Data entries:

+--

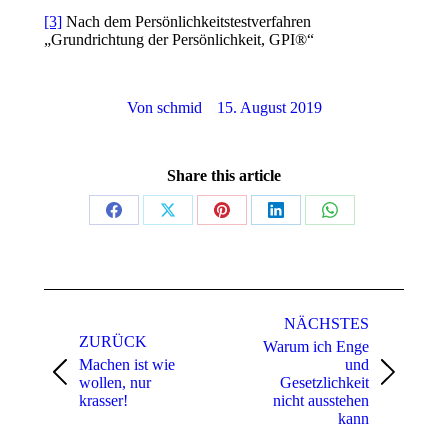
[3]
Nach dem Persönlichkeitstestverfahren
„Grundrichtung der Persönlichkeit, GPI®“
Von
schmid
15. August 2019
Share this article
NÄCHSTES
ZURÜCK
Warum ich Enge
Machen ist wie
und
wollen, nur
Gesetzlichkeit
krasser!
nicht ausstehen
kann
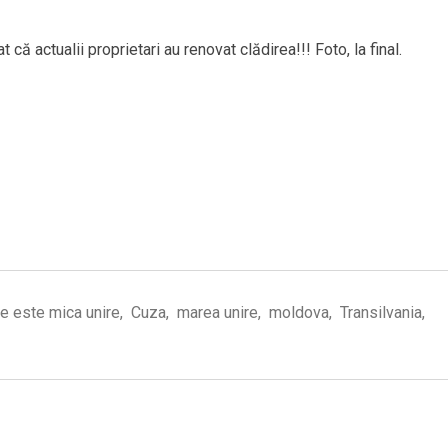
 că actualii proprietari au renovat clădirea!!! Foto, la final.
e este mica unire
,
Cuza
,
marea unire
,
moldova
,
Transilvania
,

+--

REQUIRED WORK:
Each entry should be set down exactly, pictures excluded.

FINAL ANSWER:
[3]
Nach dem Persönlichkeitstestverfahren
„Grundrichtung der Persönlichkeit, GPI®“
Von
schmid
15. August 2019
Share this article
NÄCHSTES
ZURÜCK
Warum ich Enge
Machen ist wie
und
wollen, nur
Gesetzlichkeit
krasser!
nicht ausstehen
kann
 că actualii proprietari au renovat clădirea!!! Foto, la final.
e este mica unire
,
Cuza
,
marea unire
,
moldova
,
Transilvania
,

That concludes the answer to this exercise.